Here's a demo of the current system:
Experiment 3 (Milestone) | Personalized Bad Bunny DJ
I made a (very bad) DJ that plays Bad Bunny songs depending on my mood. To implement this, I used a library that I found for facial emotion recognition in Processing. In Wekinator, I set the input to be the index of the emotion (from ["happiness", "sadness", "surprise", "neutral"]) as classified from webcam images of my face. I made the output a single variable as well, representing 1 of 4 songs that I selected ("Enseñame Bailar", "Moscow Mule", "Neverita", "Titi Me Preguntó") which I thought would pair well with the different moods. In Chuck, I implemented a script that plays the appropriate audio file based on the detected emotion. After training the system on 100 paired examples for each emotion/song, I deployed it. Overall, it was a fun process and I was surprised at how well it worked for being so simple. I definitely want to explore more complex input/output spaces in the other experiments.

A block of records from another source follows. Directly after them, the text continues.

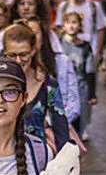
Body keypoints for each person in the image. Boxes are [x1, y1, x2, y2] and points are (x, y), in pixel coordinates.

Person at [2, 22, 71, 151]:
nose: (18, 61)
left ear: (33, 51)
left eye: (23, 55)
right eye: (12, 55)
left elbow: (61, 131)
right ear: (5, 52)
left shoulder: (48, 86)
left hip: (38, 161)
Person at [22, 17, 83, 146]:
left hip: (52, 137)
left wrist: (47, 121)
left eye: (34, 33)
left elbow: (74, 104)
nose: (30, 37)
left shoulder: (61, 63)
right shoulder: (17, 67)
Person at [57, 0, 106, 105]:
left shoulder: (94, 6)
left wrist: (97, 52)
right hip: (68, 51)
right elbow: (58, 28)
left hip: (87, 53)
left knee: (86, 86)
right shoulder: (64, 6)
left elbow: (101, 29)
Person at [59, 10, 94, 141]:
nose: (71, 26)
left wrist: (92, 93)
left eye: (74, 22)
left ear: (79, 25)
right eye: (68, 23)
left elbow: (90, 70)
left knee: (78, 124)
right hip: (61, 89)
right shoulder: (58, 44)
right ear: (63, 25)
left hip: (80, 89)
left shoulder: (85, 47)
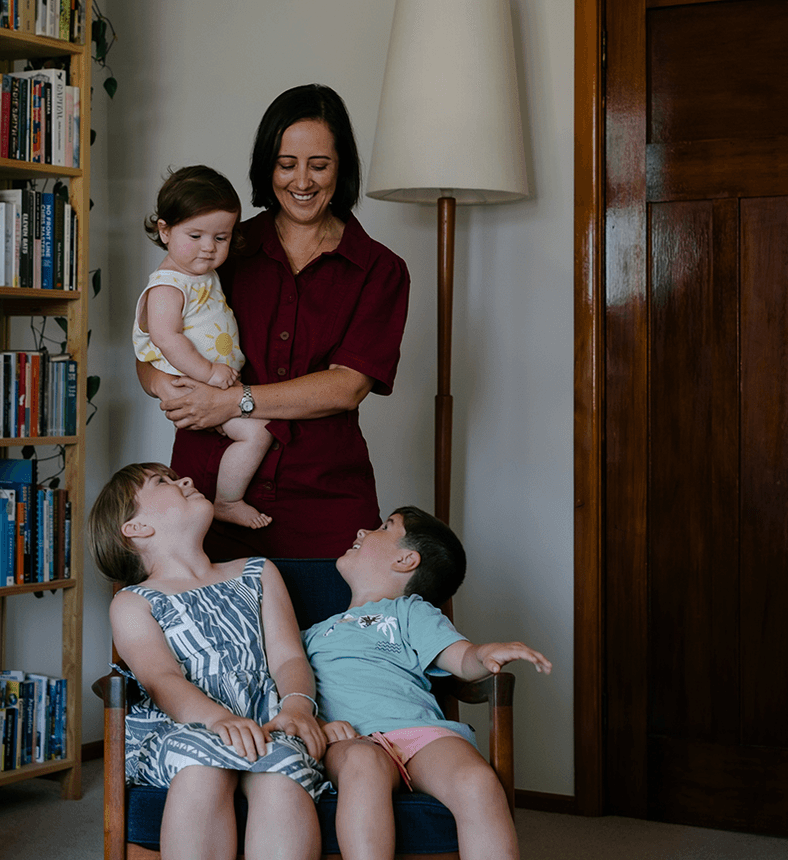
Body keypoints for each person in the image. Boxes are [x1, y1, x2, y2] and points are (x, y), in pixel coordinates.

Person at [136, 84, 410, 560]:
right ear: (267, 165)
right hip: (204, 504)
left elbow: (346, 387)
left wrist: (230, 403)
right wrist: (165, 385)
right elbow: (153, 346)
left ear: (341, 167)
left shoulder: (379, 269)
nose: (302, 181)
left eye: (319, 165)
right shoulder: (220, 246)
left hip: (324, 509)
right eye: (287, 164)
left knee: (338, 636)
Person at [89, 462, 327, 860]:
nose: (185, 480)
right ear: (136, 528)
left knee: (283, 770)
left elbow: (288, 656)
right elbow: (161, 679)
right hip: (183, 723)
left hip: (264, 721)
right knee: (201, 766)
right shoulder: (133, 602)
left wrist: (299, 706)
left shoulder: (257, 572)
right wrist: (216, 720)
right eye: (162, 482)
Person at [304, 506, 552, 860]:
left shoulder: (410, 611)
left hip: (419, 733)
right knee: (365, 765)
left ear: (406, 560)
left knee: (477, 782)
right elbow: (289, 689)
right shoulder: (313, 634)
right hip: (350, 737)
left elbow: (461, 659)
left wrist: (485, 653)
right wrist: (318, 725)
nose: (362, 530)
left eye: (383, 527)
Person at [133, 166, 273, 530]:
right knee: (258, 433)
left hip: (216, 387)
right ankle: (228, 500)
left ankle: (227, 498)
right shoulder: (167, 286)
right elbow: (166, 338)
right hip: (200, 385)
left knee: (257, 433)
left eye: (221, 238)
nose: (209, 247)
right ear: (164, 230)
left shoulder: (200, 275)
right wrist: (210, 373)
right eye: (195, 235)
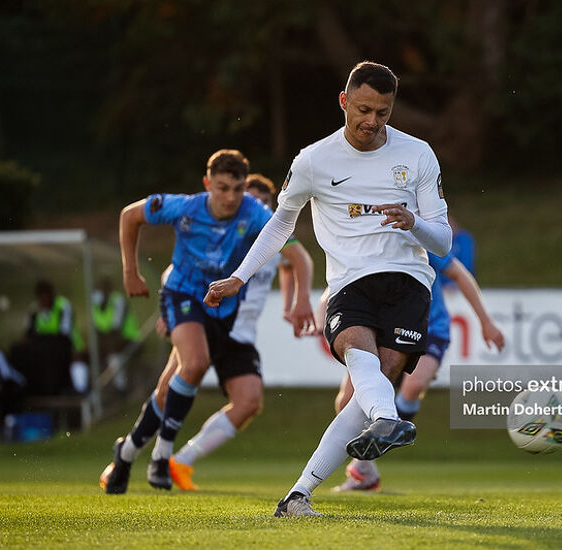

Here's a demo of the current system:
Reflection
I really enjoyed this assignment! I feel like up until now, most of our projects have been focusing on how to use features of Chuck to build systems, but Wekinator opened up a lot of new possibilities for how to make these systems much more interactive which was cool. I was pleasantly surprised by the Wekinator interface and how easy and intuitive it was to train on whatever inputs / outputs you have. I particularly liked how Wekinator supported a very flexible interface for input features / outputs, and the most fun aspect was getting to play around with Dynamic Time Warping which gave a lot of fine-grained control over the input space. The fact that it was so modular made it easy to experiment a lot in terms of both input and output, and easily compose them together. This was actually the most interesting aspect of the assignment to me, since I'm used to using frameworks like Pytorch/Tensorflow for any kind of learning-based applications, and have always felt that the interfaces for training these models are not great for these kinds of interactive settings where you just want to prototype things on the fly and quickly see how they would work. It would have been a pain to have to collect an offline dataset of input OSC data and output classification or regression labels, wait an hour or two for a neural network to train, and then try it out, only to find a serious bug :). In that sense, I really appreciated how quickly we were able to iterate on proof of concepts with Wekinator. Given more time, I would have liked to dive more into how Wekinator works behind the scenes, and see what kinds of models it is fitting to the data. We got a glimpse of this a little bit with playing around with things like the match threshold for dynamic time warping, but I'm curious what the algorithms being used are and how easy they are to fine-tune. I also feel that my projects were fun and turned out similar to how I envisioned them, but would've liked to make them more performative in some way. Especially for the guitar/drum kit, I felt like it was a little bit tacky and would've liked those applications to feel more like a performance than a functional demo.
Code / Acknowledgements
The code for running experiments 1-3 is here.
I used ChatGPT to figure out how to load images in Processing and handle some of the mouse click events. I used this library for Experiment 3, and this website to download Drum Kit sounds.